From the records below, copy each line that has the word "woven" in it.
── PROVIDED INFORMATION ──
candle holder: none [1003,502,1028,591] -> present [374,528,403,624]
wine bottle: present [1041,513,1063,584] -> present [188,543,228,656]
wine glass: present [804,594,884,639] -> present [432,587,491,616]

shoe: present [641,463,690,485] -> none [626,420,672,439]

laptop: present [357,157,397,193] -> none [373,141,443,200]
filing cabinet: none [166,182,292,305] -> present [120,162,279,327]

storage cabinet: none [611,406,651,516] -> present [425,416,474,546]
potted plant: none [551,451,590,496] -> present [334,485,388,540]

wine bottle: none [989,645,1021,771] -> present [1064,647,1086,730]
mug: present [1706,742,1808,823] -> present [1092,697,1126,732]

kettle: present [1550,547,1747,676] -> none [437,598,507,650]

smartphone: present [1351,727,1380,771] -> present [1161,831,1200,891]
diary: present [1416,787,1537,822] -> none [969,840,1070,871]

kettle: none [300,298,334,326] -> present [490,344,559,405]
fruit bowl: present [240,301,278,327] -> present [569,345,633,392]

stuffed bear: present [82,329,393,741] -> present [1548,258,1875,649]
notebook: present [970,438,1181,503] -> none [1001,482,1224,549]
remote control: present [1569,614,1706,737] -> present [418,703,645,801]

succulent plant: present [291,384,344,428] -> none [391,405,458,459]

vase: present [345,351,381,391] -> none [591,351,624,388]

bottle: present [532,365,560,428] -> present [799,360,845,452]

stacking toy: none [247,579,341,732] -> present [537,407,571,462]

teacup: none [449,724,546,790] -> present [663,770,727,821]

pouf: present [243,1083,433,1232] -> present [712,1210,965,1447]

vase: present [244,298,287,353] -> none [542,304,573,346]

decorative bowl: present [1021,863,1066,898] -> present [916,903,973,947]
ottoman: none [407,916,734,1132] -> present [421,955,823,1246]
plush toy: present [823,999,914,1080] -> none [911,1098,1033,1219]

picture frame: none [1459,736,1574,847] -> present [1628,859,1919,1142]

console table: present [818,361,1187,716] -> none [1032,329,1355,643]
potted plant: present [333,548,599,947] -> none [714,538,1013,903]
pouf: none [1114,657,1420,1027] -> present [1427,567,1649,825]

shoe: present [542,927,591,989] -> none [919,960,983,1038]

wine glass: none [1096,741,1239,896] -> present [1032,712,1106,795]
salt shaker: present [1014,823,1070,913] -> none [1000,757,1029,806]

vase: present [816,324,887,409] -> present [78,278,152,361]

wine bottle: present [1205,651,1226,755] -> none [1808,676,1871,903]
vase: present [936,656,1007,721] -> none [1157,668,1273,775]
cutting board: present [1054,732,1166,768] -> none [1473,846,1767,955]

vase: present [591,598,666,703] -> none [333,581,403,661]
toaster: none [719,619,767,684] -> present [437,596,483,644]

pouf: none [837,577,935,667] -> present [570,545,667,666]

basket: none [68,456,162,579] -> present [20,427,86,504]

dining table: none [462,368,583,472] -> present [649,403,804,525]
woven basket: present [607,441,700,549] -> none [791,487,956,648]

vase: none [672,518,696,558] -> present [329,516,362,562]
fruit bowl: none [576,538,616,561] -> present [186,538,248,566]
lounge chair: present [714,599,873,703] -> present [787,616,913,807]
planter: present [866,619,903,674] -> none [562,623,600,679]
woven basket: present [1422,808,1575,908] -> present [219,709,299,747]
───
## [TASK ANSWER]
woven basket: present [607,441,700,549] -> none [791,487,956,648]
woven basket: present [1422,808,1575,908] -> present [219,709,299,747]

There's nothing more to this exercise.